_WHAT YOU SHOULD DO_: The pictures must be left out, while the rest of the data is copied exactly.

_SUPPLIED INFORMATION_:
=======
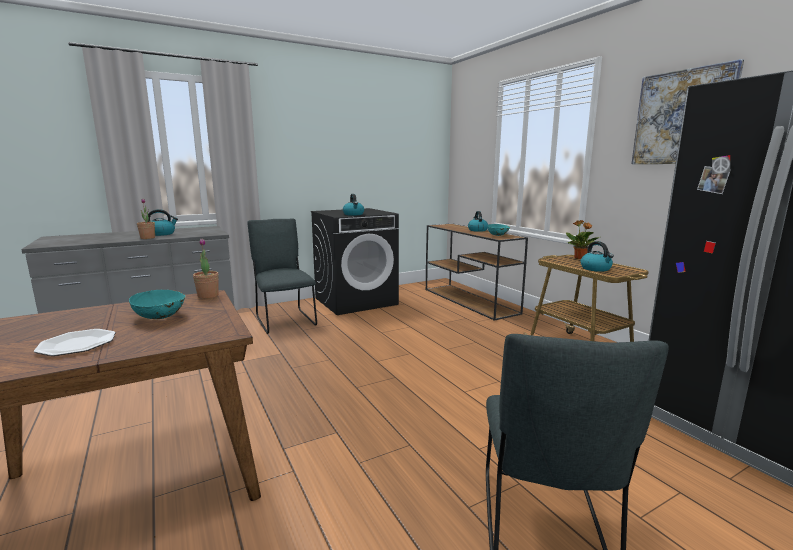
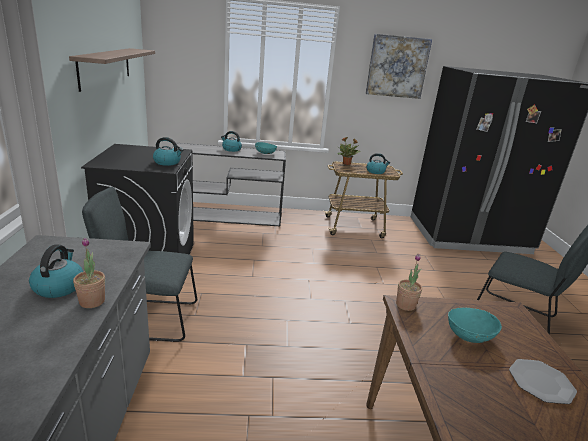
camera: 65 degrees left, 10 degrees up
brown console table [426,223,528,321] -> grey console table [173,143,286,226]
none -> shelf [69,48,155,92]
=======
_ANSWER SPACE_:
camera: 65 degrees left, 10 degrees up
brown console table [426,223,528,321] -> grey console table [173,143,286,226]
none -> shelf [69,48,155,92]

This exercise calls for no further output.